Preoccupations, “Anxiety”, in https://www.youtube.com/watch?v=csMbqrFT1dM
Um choque de titãs: duas bestuntas personagens marcam encontro e trocam condecorações. Em rigor, não trocam nada: atiram ao rosto um do outro as condecorações que ostentam num qualquer domínio, sempre com o propósito de um subir um degrau mais alto e se ufanar da imperial posição.
Os bestuntos contam espingardas. Os países que visitaram, os filmes vistos, as namoradas conquistadas, as proezas desportivas, os troféus de caça, os concertos a que foram, o tempo recorde em que fizeram Porto-Lisboa, as bebedeiras que apanharam (e as façanhas consecutivas). Um deles puxa um assunto. Exibe, com indisfarçável garbo, as medalhas à lapela, sabendo que o outro riposta. Invariavelmente, em resposta, as proezas do rival levam-no a púlpito mais elevado. O primeiro contesta. Haverá sempre um detalhe que faz a diferença, como quem tem de impugnar a façanha reclamada pelo outro por uma conjugação de circunstâncias que impede a comparação estrita das espingardas em contagem.
Se o concurso pueril tivesse um observador exterior, dar-se-ia o caso de o observador se interrogar onde termina a verdade e começa a mentira, ao ser confrontado com o rol de proezas de cada rival esbofeteia no outro. Poder-se-ia dar o caso – e a utilização do verbo no condicional não é um acaso: porventura seria tarefa impossível convencer uma alma a servir de observador em pleito tão inconsequente. Ninguém teria paciência para os jogos florais dos dois bestuntos. Admitindo que houvesse quem por este mister se sacrificasse, depressa começaria a lavrar vários pontos de interrogação que fruíam à medida que as heroicas façanhas se desenovelavam.

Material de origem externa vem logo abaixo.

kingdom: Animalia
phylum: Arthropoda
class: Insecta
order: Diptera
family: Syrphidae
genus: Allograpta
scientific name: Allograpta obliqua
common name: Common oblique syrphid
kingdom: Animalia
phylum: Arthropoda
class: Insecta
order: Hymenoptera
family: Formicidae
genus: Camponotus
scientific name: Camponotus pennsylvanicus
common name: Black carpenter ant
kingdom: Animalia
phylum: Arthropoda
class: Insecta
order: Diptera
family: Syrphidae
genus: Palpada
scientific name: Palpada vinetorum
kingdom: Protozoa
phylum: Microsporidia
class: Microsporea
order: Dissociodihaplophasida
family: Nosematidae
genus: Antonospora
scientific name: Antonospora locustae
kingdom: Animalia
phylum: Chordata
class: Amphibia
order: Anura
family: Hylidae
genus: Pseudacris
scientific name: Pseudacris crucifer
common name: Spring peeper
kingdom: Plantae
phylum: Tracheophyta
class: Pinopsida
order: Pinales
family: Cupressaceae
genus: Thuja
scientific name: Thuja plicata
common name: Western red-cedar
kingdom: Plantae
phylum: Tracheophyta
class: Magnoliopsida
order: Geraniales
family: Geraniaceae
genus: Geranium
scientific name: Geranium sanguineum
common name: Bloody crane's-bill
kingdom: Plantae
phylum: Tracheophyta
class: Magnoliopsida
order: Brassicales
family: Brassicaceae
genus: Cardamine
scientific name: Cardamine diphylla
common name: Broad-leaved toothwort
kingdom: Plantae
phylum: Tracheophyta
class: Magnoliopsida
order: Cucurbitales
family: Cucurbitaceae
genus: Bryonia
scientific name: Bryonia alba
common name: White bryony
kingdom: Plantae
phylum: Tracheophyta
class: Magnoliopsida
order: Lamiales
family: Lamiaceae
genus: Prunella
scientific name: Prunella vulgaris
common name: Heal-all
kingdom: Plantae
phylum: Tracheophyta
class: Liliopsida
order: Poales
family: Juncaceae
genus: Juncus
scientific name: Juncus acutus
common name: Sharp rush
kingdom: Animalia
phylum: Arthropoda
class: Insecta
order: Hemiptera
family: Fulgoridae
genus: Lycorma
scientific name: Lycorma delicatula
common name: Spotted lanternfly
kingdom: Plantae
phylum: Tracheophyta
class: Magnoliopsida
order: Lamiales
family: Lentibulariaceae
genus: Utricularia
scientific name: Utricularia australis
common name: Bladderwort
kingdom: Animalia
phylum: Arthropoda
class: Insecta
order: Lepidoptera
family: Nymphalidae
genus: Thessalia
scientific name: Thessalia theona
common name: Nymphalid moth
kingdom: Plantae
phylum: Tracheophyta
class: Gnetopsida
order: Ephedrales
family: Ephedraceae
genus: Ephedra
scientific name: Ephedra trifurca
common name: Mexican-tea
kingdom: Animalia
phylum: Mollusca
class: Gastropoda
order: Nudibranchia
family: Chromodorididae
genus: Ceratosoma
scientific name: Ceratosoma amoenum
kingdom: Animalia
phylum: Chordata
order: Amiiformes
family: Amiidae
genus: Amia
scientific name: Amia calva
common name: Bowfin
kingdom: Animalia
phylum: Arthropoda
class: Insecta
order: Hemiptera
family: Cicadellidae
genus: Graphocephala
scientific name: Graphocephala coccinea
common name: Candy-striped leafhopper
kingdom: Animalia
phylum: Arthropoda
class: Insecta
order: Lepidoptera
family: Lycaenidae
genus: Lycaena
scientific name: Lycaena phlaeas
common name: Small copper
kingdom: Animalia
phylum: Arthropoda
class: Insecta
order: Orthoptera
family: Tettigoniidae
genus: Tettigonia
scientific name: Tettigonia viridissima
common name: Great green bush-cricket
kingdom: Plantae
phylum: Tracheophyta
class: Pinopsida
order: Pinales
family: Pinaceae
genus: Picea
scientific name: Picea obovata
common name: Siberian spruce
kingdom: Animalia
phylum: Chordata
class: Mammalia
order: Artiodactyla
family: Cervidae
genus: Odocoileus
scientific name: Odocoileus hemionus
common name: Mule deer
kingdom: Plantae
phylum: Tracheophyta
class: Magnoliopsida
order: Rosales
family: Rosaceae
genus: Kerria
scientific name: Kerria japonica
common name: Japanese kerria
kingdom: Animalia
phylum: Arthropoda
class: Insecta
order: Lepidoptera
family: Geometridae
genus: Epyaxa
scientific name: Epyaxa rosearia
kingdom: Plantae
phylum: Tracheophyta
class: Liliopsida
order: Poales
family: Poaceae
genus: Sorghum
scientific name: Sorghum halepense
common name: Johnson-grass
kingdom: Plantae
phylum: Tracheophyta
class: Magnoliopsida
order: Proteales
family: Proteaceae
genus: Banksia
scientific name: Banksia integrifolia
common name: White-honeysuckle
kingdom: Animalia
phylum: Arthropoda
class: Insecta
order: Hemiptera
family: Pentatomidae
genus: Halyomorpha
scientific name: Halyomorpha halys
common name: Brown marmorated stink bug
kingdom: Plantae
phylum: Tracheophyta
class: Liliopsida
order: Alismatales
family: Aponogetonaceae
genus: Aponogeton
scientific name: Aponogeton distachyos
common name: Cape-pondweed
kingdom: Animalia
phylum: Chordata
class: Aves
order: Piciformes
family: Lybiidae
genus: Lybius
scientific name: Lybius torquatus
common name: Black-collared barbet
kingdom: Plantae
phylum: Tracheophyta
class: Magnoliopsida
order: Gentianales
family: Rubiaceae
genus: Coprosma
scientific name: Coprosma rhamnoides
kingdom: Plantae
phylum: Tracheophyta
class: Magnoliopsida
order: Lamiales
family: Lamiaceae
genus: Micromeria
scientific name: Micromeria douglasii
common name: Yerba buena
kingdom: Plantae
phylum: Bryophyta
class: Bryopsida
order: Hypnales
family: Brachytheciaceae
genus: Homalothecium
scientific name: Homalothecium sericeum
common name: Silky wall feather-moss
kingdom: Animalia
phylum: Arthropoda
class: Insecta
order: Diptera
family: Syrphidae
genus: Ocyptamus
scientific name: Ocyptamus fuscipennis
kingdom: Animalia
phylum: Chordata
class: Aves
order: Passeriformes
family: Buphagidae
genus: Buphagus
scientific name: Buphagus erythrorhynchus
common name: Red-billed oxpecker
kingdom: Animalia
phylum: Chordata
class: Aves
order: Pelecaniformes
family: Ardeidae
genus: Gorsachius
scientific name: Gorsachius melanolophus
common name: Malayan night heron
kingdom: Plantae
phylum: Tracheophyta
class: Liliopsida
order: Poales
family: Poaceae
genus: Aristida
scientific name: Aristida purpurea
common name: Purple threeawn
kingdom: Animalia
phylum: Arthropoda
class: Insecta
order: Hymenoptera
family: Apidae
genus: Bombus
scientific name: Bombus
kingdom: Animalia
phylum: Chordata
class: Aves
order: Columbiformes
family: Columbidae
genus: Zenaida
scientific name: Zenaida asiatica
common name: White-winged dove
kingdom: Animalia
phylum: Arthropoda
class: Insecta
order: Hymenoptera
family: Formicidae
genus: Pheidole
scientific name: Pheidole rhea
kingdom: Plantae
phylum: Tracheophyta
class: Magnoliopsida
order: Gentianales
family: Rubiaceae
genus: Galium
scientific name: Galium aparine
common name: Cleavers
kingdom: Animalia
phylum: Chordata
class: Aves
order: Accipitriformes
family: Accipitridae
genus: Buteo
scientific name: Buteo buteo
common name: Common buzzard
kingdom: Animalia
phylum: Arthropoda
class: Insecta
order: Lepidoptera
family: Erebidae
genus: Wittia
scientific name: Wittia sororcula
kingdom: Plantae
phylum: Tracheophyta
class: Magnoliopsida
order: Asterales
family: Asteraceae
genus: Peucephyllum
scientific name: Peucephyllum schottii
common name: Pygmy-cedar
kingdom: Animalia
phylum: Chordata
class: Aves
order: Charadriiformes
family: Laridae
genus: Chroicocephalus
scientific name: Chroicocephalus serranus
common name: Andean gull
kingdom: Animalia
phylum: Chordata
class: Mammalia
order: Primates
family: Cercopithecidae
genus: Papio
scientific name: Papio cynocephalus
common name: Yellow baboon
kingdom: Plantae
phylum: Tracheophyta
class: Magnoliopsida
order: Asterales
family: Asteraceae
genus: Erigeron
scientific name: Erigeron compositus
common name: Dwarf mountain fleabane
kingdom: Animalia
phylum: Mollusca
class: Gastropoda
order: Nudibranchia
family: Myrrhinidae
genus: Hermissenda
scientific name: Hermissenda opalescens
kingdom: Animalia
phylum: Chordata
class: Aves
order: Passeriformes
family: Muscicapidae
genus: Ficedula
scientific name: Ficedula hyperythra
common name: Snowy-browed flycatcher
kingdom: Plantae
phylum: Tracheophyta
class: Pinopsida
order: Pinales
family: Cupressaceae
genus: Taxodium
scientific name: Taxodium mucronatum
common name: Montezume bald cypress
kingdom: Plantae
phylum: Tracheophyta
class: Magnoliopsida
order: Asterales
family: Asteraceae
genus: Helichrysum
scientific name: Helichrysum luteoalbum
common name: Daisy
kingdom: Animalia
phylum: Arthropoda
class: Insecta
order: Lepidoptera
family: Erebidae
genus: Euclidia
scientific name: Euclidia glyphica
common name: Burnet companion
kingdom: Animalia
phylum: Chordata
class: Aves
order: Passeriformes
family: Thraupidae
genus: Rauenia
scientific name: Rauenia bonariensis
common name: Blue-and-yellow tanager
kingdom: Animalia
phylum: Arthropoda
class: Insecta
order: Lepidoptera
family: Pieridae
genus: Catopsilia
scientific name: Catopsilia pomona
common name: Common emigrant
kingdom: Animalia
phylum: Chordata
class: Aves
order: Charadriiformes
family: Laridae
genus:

Até que, num cenário ainda mais hipotético, fosse possível ligar os bestuntos rivais a um imaginário detetor de mentiras e se consagrasse a mitomania irremediável de ambos. Ficaria uma tarefa por arrematar, em exercício final do curador do pleito inútil: extrair certidão que determinasse qual dos dois leva a palma na arte da mentira e do exagero das proezas. Neste particular concurso, o mais importante de todos, nenhum dos bestuntos gostaria de ser declarado vencedor.